Ты медленно подходишь к огромным дверям и прислоняешься всем телом к холодному дереву, вслушиваясь. За ними ты едва разбираешь слабое размеренное биение сердца и чувствуешь его ритм в твердости двери под твоим телом. Она пульсирует. Она дышит. Она тоже тебя боится. Открывать или нет — твой выбор.
Выбор сделан. Ты тянешься к ручке и обнимаешь ее трепетом своих дрожащих пальцев — сердцебиение в комнате учащается, ритм его сбивается, сливаясь с твоим; раздается слабый стон — ты поворачиваешь. Заперто.
Снова заперто. Бродить по длинным коридорам еще страшнее, чем стоять перед выбором: всегда есть шанс, что открытые двери кончатся, и Тьма поглотит тебя. Ты устал, и она это чувствует. Медленно сползаешь по двери на пол, впитывая в складки своей одежды пыль — плоть и кровь старинных забытых коридоров. Тьма подступает сзади, обволакивает твои ноги снизу, ласково обнимает твое бесполезное тело. Она зовет, нежно нашептывает на ухо твое давно утраченное имя, звуки которого ты, забывший речь, не можешь вместить в свою голову. В следующее мгновение она вонзает свой бессловесный язык в твое ухо и проникает внутрь, раздирая тонкую плоть, наполняя собой все твои органы.
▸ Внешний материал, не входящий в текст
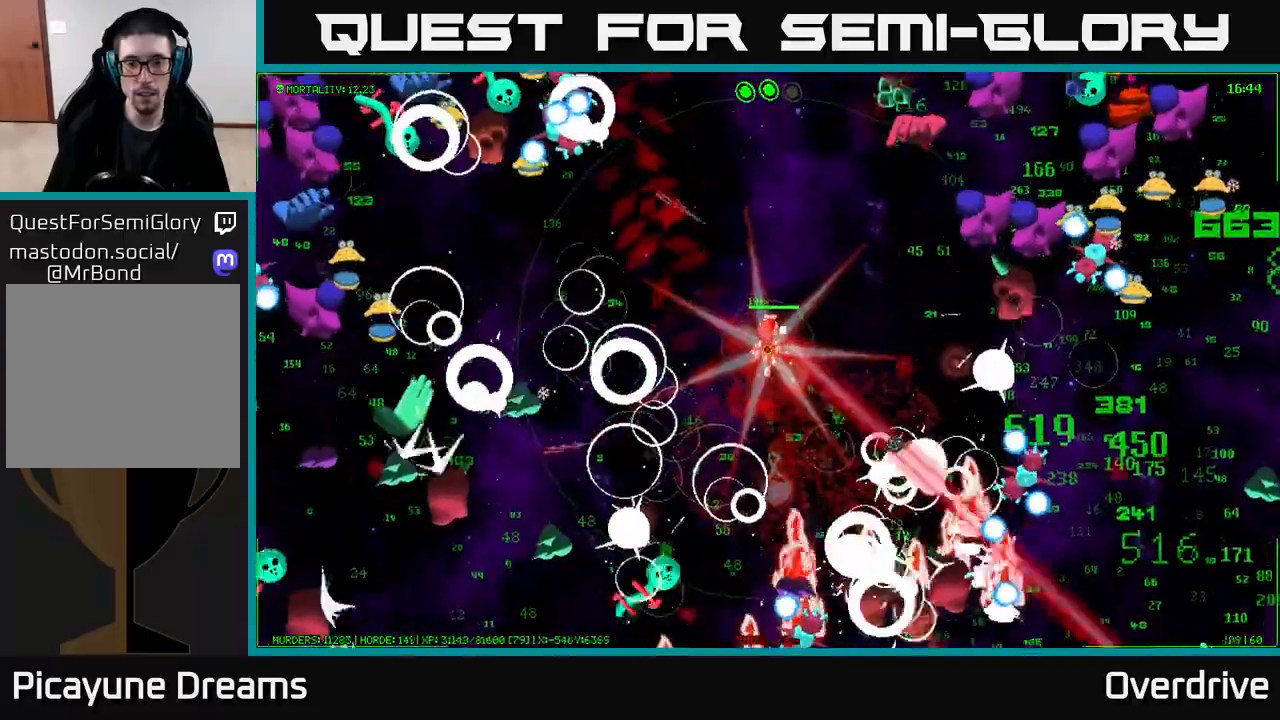
{"buttons": [], "left_stick": "right", "right_stick": "right", "events": [[17, "left_stick", "right"], [33, "right_stick", "right"], [150, "right_stick", "up-right"], [283, "left_stick", "up-right"], [450, "right_stick", "right"], [483, "left_stick", "right"]]}
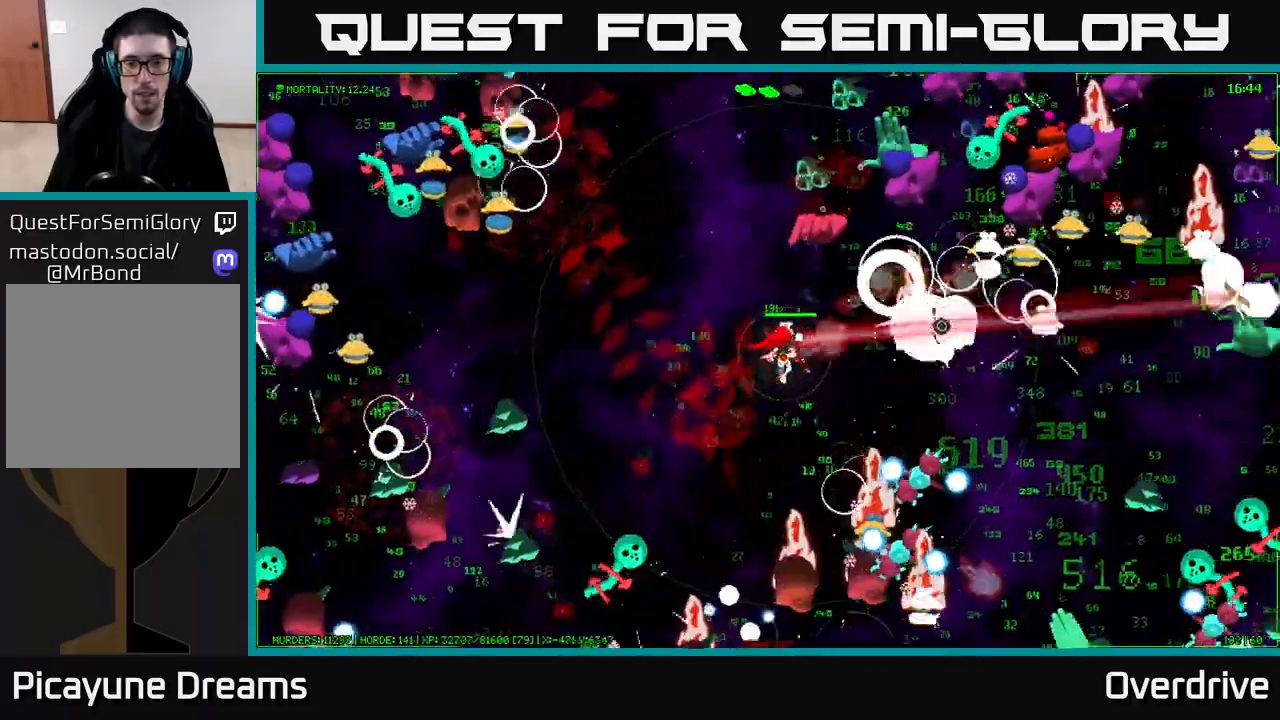
{"buttons": [], "left_stick": "up", "right_stick": "up", "events": [[67, "right_stick", "up-right"], [100, "left_stick", "down-right"], [383, "left_stick", "up-right"], [467, "left_stick", "up"], [500, "right_stick", "up"]]}
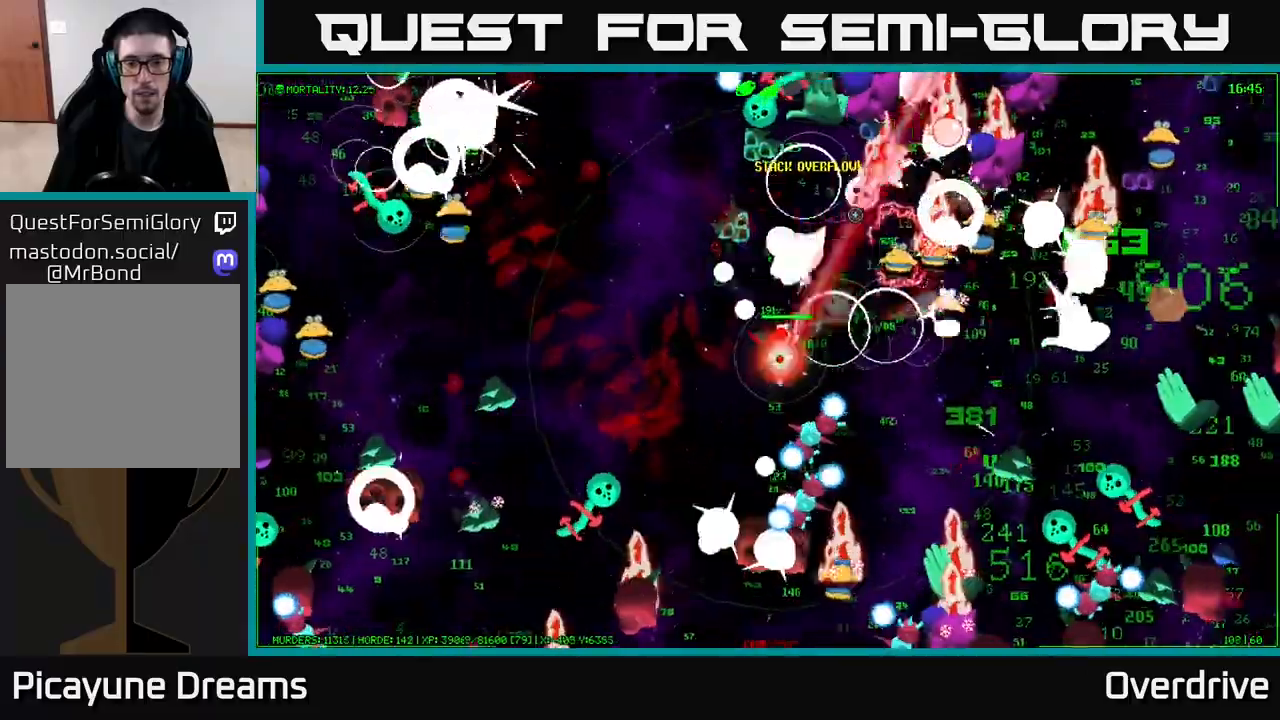
{"buttons": [], "left_stick": "up-left", "right_stick": "up", "events": [[200, "left_stick", "right"], [200, "right_stick", "up-left"], [417, "left_stick", "up-left"], [417, "right_stick", "up"]]}
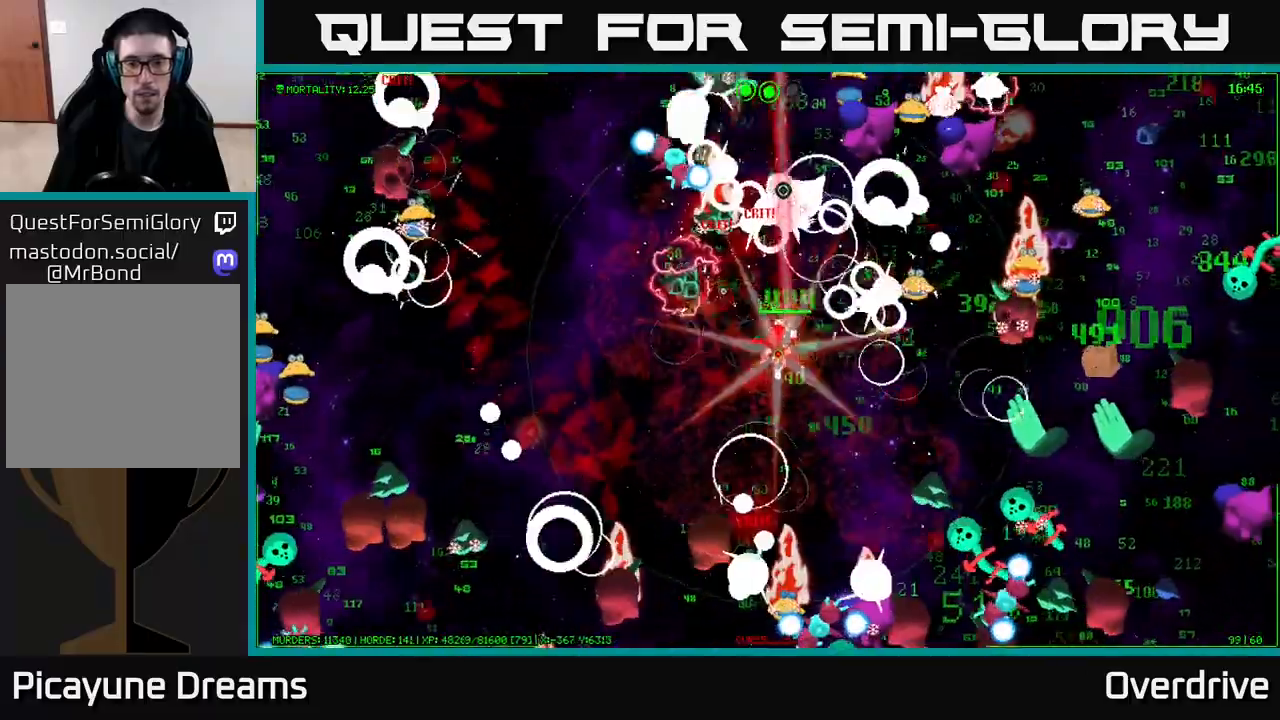
{"buttons": [], "left_stick": "left", "right_stick": "left", "events": [[50, "right_stick", "up-left"], [167, "left_stick", "left"], [467, "right_stick", "left"]]}
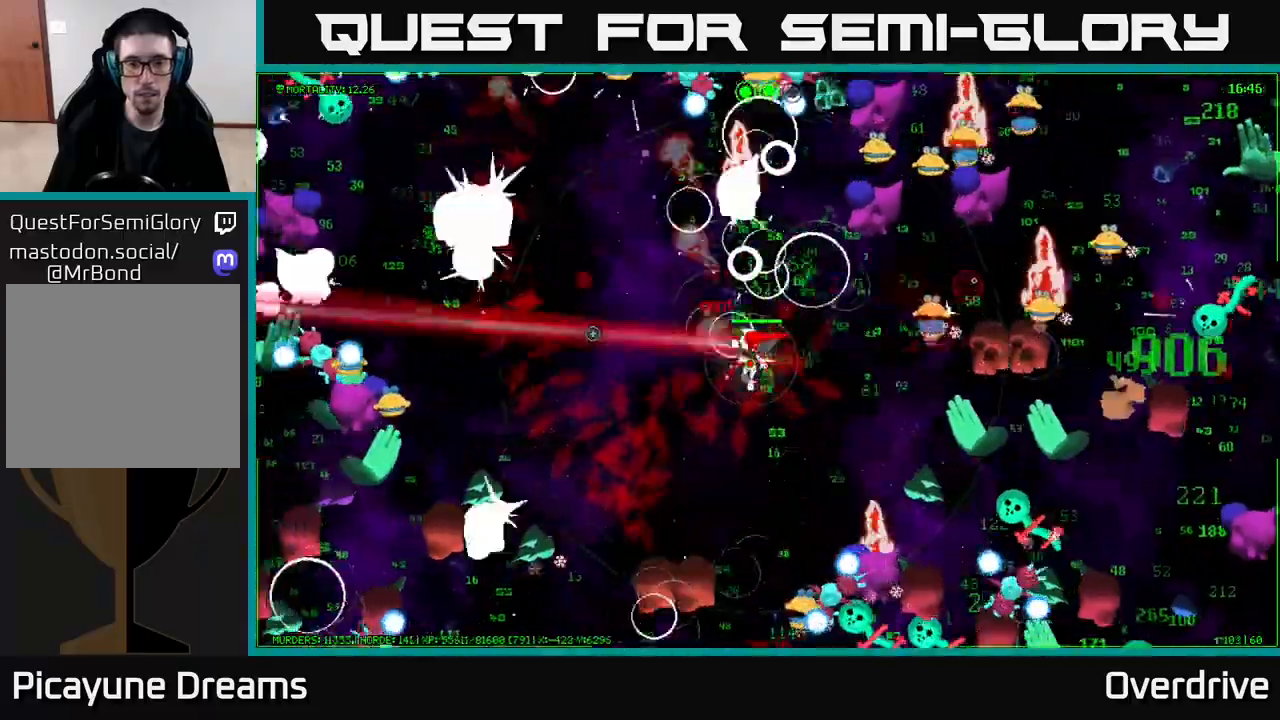
{"buttons": [], "left_stick": "up-left", "right_stick": "up-left", "events": [[17, "left_stick", "up-left"], [217, "right_stick", "up-left"]]}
Ты открываешь глаза и находишь себя лежащим на полу рядом с открытой дверью. В твоих руках больше нет свечи, а значит и надежды на продолжение пути. В комнате ты замечаешь небольшое свечение, однако не можешь разглядеть, откуда оно исходит. Из-за густой тьмы, что застилает твои глаза, невозможно определить хотя бы примерное расстояние между тобой и светом. Ты встаешь и, покачиваясь от усталости, идешь вперед. Идешь вперед, покачиваясь от усталости и жадно глотая ртом спертый воздух.
«И был вечер. И не было утра.»
Ты подходишь. На полу у стены неровным полукругом расставлены свечи. Они разных размеров: некоторые давно потухшие, окропившие пол вокруг своими слезами; другие же совсем новые, истекающие тающей своей плотью. Ты поднимаешь взгляд выше и останавливаешь его на человеке, сидящем у стены и обнимающим свои истерзанные колени руками. Ты замечаешь, что его тонкую шею сковывает холод стального ошейника, цепь которого тянется вверх к потолку и исчезает во тьме. Сидящий человек вздрагивает. Слышатся его тихие рыдания. Он поднимает голову. Сквозь свет и тьму ты разглядываешь собственное лицо.
Отшатнувшись в страхе, ты подносишь к своим глазам обе руки свои и — не видишь их. Ты опускаешь взгляд к ногам своим и — не видишь их. Метнувшись в сторону, ты чувствуешь, как шею твою сдавливает холод стального ошейника, прикованного к вечной тьме, поднимающейся к потолку. Ты сидишь, обнимая свои истерзанные колени, и наблюдаешь, как за полукругом свечей мечется Тьма.